As we must urgently quit fossil fuels, at least industrial and municipal cogeneration plants must be upgraded to meet current and future standards.
One important question concerns the environmental impact of biomass. It is now classified as carbon neutral, but last year an international team of researchers challenged the inclusion of forest biomass in the EU’s renewable energy directive. They argue that the use of wood-based biomass for energy purposes accelerates deforestation and exacerbates climate change as wood, when burned, emits more carbon than coal per unit of energy. In addition, the equipment for harvesting biomass runs on fossil fuels.
If we look far enough into the future, we will see cogeneration plants virtually disappear according to Pami Aalto. As small-scale local energy providers, they may be replaced, for example, with large-scale wind farms in which municipalities could buy shares.
“Public buildings and warehouses could be covered with solar panels,” he says.

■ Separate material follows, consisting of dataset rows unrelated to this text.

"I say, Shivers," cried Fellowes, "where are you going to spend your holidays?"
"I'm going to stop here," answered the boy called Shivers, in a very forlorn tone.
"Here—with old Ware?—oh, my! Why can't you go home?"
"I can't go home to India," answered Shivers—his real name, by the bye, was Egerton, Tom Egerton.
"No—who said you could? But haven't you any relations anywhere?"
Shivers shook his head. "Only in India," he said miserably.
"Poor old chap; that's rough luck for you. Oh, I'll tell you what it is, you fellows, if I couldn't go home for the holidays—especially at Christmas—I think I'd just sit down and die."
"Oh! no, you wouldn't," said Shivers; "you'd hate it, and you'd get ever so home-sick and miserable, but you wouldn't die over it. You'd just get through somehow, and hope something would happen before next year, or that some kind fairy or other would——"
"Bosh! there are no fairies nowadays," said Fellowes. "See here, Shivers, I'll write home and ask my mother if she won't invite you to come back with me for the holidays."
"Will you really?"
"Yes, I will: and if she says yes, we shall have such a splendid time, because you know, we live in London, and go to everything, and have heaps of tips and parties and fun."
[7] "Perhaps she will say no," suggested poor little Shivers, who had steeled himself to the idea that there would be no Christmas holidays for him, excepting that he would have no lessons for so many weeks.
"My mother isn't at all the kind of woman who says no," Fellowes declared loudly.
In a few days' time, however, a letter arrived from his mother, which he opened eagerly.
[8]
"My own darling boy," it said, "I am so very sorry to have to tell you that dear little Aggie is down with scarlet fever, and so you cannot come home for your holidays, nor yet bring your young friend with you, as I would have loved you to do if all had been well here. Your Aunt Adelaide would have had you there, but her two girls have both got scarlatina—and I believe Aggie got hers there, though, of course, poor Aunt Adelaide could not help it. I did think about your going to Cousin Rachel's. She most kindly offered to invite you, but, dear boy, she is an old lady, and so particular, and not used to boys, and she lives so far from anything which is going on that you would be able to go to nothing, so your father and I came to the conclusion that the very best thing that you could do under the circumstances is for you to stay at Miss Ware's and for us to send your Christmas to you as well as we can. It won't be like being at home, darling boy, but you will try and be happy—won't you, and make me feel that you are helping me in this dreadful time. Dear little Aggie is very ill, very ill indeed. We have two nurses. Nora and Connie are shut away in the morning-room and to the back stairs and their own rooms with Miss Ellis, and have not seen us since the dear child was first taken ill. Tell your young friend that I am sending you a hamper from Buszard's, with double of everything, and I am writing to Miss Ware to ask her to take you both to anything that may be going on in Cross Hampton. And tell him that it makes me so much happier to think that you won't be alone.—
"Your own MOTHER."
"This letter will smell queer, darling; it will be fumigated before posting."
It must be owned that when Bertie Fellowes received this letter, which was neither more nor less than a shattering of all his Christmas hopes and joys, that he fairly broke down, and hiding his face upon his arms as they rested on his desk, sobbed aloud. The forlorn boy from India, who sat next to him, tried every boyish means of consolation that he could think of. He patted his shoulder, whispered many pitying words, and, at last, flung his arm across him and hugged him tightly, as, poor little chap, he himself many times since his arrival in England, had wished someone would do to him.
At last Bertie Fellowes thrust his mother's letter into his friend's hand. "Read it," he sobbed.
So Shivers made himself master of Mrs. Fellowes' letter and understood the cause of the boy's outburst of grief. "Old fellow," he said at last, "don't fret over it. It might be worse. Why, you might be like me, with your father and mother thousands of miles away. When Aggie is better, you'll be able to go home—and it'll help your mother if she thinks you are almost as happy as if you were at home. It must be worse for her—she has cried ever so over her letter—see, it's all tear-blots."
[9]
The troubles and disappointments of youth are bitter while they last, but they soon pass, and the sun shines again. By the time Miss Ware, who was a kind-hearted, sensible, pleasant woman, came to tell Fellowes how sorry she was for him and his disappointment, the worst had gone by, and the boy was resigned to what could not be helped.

Besides political decisions and incentives, we need companies to create new types of services and unlock opportunities across the changing energy value chain. For example, companies could offer equipment that monitors our electricity usage and helps us save money on our energy bills.
Aggregators could purchase electricity from multiple small-scale producers and sell it to the grid.
“It is important to get consumers on the bandwagon, and companies may be better at making this happen than policy-makers. As no one can greenlight the construction of 15 new wind farms, we need to make small changes here and there to support the transition to a low-carbon future,” Aalto argues.
The EL-TRAN consortium is looking into the deployment of a resource-efficient electricity system. The members include Tampere University, Tampere University of Applied Sciences, the University of Eastern Finland, VTT Technical Research Centre of Finland and the University of Turku’s Finland Futures Research Centre.